Martin Day’s Sleep of Reason is one of the range’s most aberrant titles, and as a result it’s also one of its most admired. There is no complicated continuity at work here; no story arc to speak of. Even the TARDIS crew are sidelined for about a third of book, only to take a back seat to Day’s heroine when they finally appear. Most patently of all though, Day doesn’t pull his punches. If you thought that the Virgin books were adult with all their crukking cursing, then The Sleep of Reason is adult in a new and much more distressing fashion.

 

Day’s plot is probably the least remarkable thing about this book; it’s more an assemblage of gothic clichés couched in conventional Who staples than it is anything new or particularly thrilling. What makes it such an arresting read is the forcefulness of Day’s characterisation and the squalor of his fetid little world. A reader might have stumbled through many a spooky asylum in their literary life, but I doubt that they’ll find many with the painful stench of realism that this one boasts.

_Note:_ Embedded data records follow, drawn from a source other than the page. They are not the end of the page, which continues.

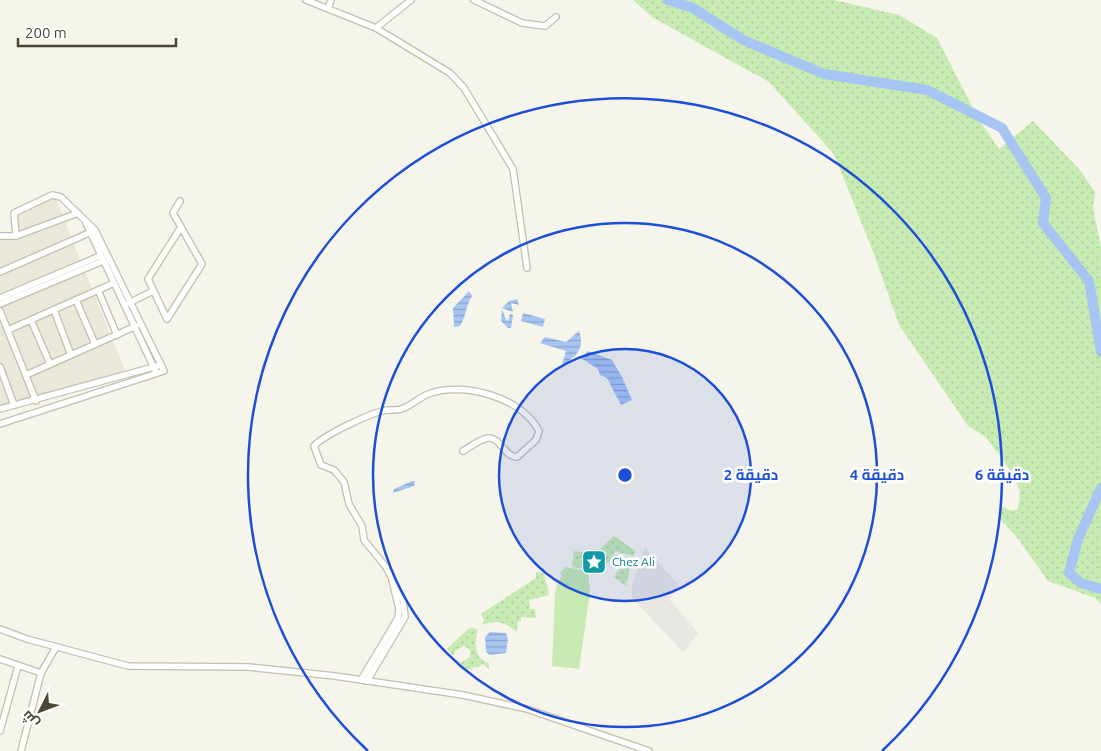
<svg xmlns="http://www.w3.org/2000/svg" width="1101" height="751" viewBox="0 0 1101 751" font-family="Ubuntu,Cairo,sans-serif">
  <style>
    .residential { fill: #eae8d9 }
    .grass { fill: url(#grass-dots) }
    .pitch { fill: #c7ebb3 }
    .parking { fill: #e8e7e2 }
    .water { fill: url(#water-rules) }
    .lines { fill: none; stroke-linecap: round; stroke-linejoin: round }
    .river { stroke: #a7c5f3; stroke-width: 10 }
    .minor-casing { stroke: #c2bfad; stroke-width: 8 }
    .minor { stroke: #fff; stroke-width: 5.5 }
    .ring { fill: none; stroke: #1d4ed8; stroke-width: 2.5 }
    .labels { text-anchor: middle; stroke-width: 5; stroke-linejoin: round; paint-order: stroke }
    .culture-label { font-size: 12px; fill: #0d838f; stroke: #fff; text-anchor: start }
    .centre { fill: #1d4ed8; stroke: #fff; stroke-width: 2.5 }
    .ring-label { font-size: 15px; text-anchor: middle; font-weight: bold; fill: #1d4ed8; stroke: #fff; stroke-width: 5; stroke-linejoin: round; paint-order: stroke }
  </style>
  <defs>
    <pattern id="grass-dots" width="8" height="8" patternUnits="userSpaceOnUse" patternTransform="scale(1.25)"><rect width="8" height="8" fill="#c7ebb3"/><path d="M2 2h.1M6 6h.1" fill="none" stroke="#accb9b" stroke-width="1.8" stroke-linecap="round"/></pattern>
    <pattern id="water-rules" width="6" height="5" patternUnits="userSpaceOnUse" patternTransform="scale(1.25)"><rect width="6" height="5" fill="#a7c5f3"/><path d="M0 2.5h6" fill="none" stroke="#8aa2c6"/></pattern>
  </defs>
  <rect width="100%" height="100%" fill="#f6f5eb"/>
  <polygon class="residential" points="55,197 126,373 0,412 0,233 16,236 14,213"/>
  <g class="grass">
    <polygon points="633,0 834,0 899,15 937,38 979,120 999,149 1033,121 1079,169 1095,192 1093,208 1101,247 1101,604 1095,598 1048,581 1016,536 1000,519 1001,506 1012,511 1018,509 1020,491 1010,470 986,437 968,426 899,325 874,254 834,154 769,82 652,17"/>
    <polygon points="614,536 635,551 634,556 615,551 609,563 596,565 601,548"/>
    <polygon points="574,551 589,553 587,569 572,567"/>
    <polygon points="627,566 630,568 626,586 614,577 620,568"/>
    <path d="M536 572 544 573 549 595 529 600 530 609H535L536 618 521 617V621H518L517 632C506 622 495 619 482 625L484 620 481 614 536 578Z"/>
    <path d="M473 628 478 630C474 642 474 659 489 663V669L483 664 479 667H473L472 670 466 669 460 663 470 657V650L464 646 455 651 453 656 447 649 468 629Z"/>
  </g>
  <polygon class="pitch" points="565,567 588,571 590,592 579,669 552,666 555,593 558,581 562,576 560,573"/>
  <polygon class="parking" points="645,547 680,587 669,599 698,633 683,652 632,598 632,586"/>
  <g class="water">
    <path d="M469 291 472 296C466 305 466 317 460 326L454 327 453 308Z"/>
    <polygon points="517,299 519,305 511,303 513,312 502,308 509,301"/>
    <polygon points="502,309 506,320 508,321 510,314 513,315 511,328 508,328 501,321"/>
    <polygon points="523,313 545,319 543,327 521,321"/>
    <path d="M579 331C585 349 577 354 564 365L562 364 566 351 540 343 545 337 566 342Z"/>
    <polygon points="588,351 612,360 622,377 632,400 621,405 607,378 600,375 598,369 581,358"/>
    <polygon points="412,481 415,481 414,486 393,493 394,489"/>
    <polygon points="490,632 506,633 508,639 506,653 490,655 486,652 485,637"/>
  </g>
  <g class="lines">
    <g class="river">
      <polyline points="668,0 693,8 743,40 824,74 927,90 1002,128 1046,198 1043,223 1089,281 1101,352"/>
      <polyline points="1101,488 1078,539 1069,573 1081,583 1101,589"/>
    </g>
    <defs>
      <g id="minor">
        <polyline points="306,0 376,28 450,73 464,88 513,169 527,268"/>
        <polyline points="474,0 522,23 545,26 556,17"/>
        <polyline points="328,8 331,0"/>
        <polyline points="376,28 411,0"/>
        <polyline points="180,201 173,213 202,264 167,319 148,279 181,227"/>
        <polyline points="86,223 155,370"/>
        <polyline points="0,236 16,236 78,213"/>
        <polyline points="0,272 89,233"/>
        <polyline points="98,290 117,335"/>
        <polyline points="0,298 100,256"/>
        <polyline points="76,300 95,344"/>
        <polyline points="129,303 153,291"/>
        <polyline points="0,304 103,261"/>
        <polyline points="54,310 71,355"/>
        <polyline points="0,311 36,401"/>
        <polyline points="31,320 50,364"/>
        <polyline points="8,330 114,283"/>
        <polyline points="0,367 14,405"/>
        <polyline points="26,375 136,326"/>
        <polyline points="0,409 161,365"/>
        <polyline points="0,424 164,371 95,230 61,197 52,195 14,213 16,236"/>
        <polyline points="0,629 27,639 128,666 248,667 335,676 463,695 527,709 649,751"/>
        <polyline points="0,659 41,673"/>
        <polyline points="361,680 398,618 399,609 392,580"/>
        <path d="M367 681 405 617 403 600 386 567 364 540 362 526 349 504 344 482 334 470 321 465 314 446C324 435 367 415 382 411 388 409 395 411 401 409 412 406 420 396 431 393 464 382 522 397 539 431L536 440 517 457C504 457 501 437 488 438 480 439 470 447 463 451"/>
        <polyline points="0,731 18,666"/>
        <polyline points="21,751 41,673 56,647"/>
      </g>
    </defs>
    <use href="#minor" class="minor-casing"/>
    <use href="#minor" class="minor"/>
  </g>
  <circle cx="625" cy="475" r="126" fill="#1d4ed8" fill-opacity=".12"/>
  <g class="ring">
    <circle cx="625" cy="475" r="126"/>
    <circle cx="625" cy="475" r="252"/>
    <path d="M368 751A377 377 0 1 1 882 751"/>
  </g>
  <defs>
    <symbol id="sight-square" viewBox="-11 -11 22 22"><rect x="-9" y="-9" width="18" height="18" rx="4" fill="#0f9aa8" stroke="#fff"/><path d="M0-6L1.8-2.2L6-1.7L2.9 1.2L3.7 5.4L0 3.3L-3.7 5.4L-2.9 1.2L-6-1.7L-1.8-2.2Z" fill="#fff"/></symbol>
  </defs>
  <g fill-rule="evenodd">
    <use href="#sight-square" x="580" y="548" width="28" height="28"/>
  </g>
  <g class="labels">
    <g class="culture-label">
      <text x="612" y="566">Chez Ali</text>
    </g>
  </g>
  <circle cx="625" cy="475" r="8" class="centre"/>
  <g class="ring-label">
    <text x="751" y="480">2 دقيقة</text>
    <text x="877" y="480">4 دقيقة</text>
    <text x="1002" y="480">6 دقيقة</text>
  </g>
  <g transform="translate(40 711) rotate(228)" stroke="#ffffff" stroke-width="4" paint-order="stroke">
  <path d="M0-4L9 19L0 12L-9 19Z" fill="#4b4738"/>
  <text y="-8" font-size="14" font-weight="bold" text-anchor="middle" fill="#4b4738">ش</text>
  </g>
  <path d="M18 38v8h158v-8" fill="none" stroke="#4b4738" stroke-width="2.5"/>
  <text x="25" y="38" font-size="15" fill="#4b4738" stroke="#ffffff" stroke-width="4" paint-order="stroke">200 m</text>
</svg>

It’s almost a shame that the Doctor and his companions had to show up, lift the veil and expose the inevitable alien menace.

 

 

Caroline ‘Laska’ Darnell is one

of Doctor Who literature’s most

extraordinary one-off characters.

A suicidal, self-harming teenager who can’t decide whether she wants to try and heal herself or slip deeper into her comfortable madness, Laska lends this novel an uncomfortable sense of truth. The author spends almost as many words exploring the character’s body dysmorphia as he does in furthering his plot, drawing the reader completely into her tortured little world before pulling it all into perspective as she encounters a traveller from an infinitely larger one.

 

Indeed, this novel’s beauty lies in the rhythms of the dance between the Doctor and Laska. I love how the Time Lord strolls into a world of sordid sex, self-interest and misery and starts to put it to rights as if it were a Dalek Empire. It’s almost as if the Sholem-Luz are the lesser of the evils that he fights here; as if the world that he’s looking to save isn’t the one that we live in, but the insular one of a forlorn teenage girl.

 

The Sleep of Reason is far from being perfect, however. With Laska at its heart, Fitz and Trix are both left in the shade. Fitz is, as one would expect, gifted a handful of idiosyncratic little skits, but Trix’s limited role is tremendously disappointing – this novel’s setting would have been the perfect place in which to crack open her past and explore all of its torments. The pacing is also a little haphazard, to put it mildly. Again this helps to heighten the level of realism, but does make for something of a discordant read.

 

Overall though, The Sleep of Reason is something divergent and exceptional, and that’s rarely a bad thing. It won’t be to everybody’s tastes of course, particularly those who despair of anything that dares to step outside the bounds of traditional Doctor Who. But for me and for many, The Sleep of Reason is an effective psychological chiller that reminds us exactly why the Virgin range was such a hit in its day. Who’d have thought that in the dying days of BBC Books’ classic series line, we’d be gifted one last New Adventure?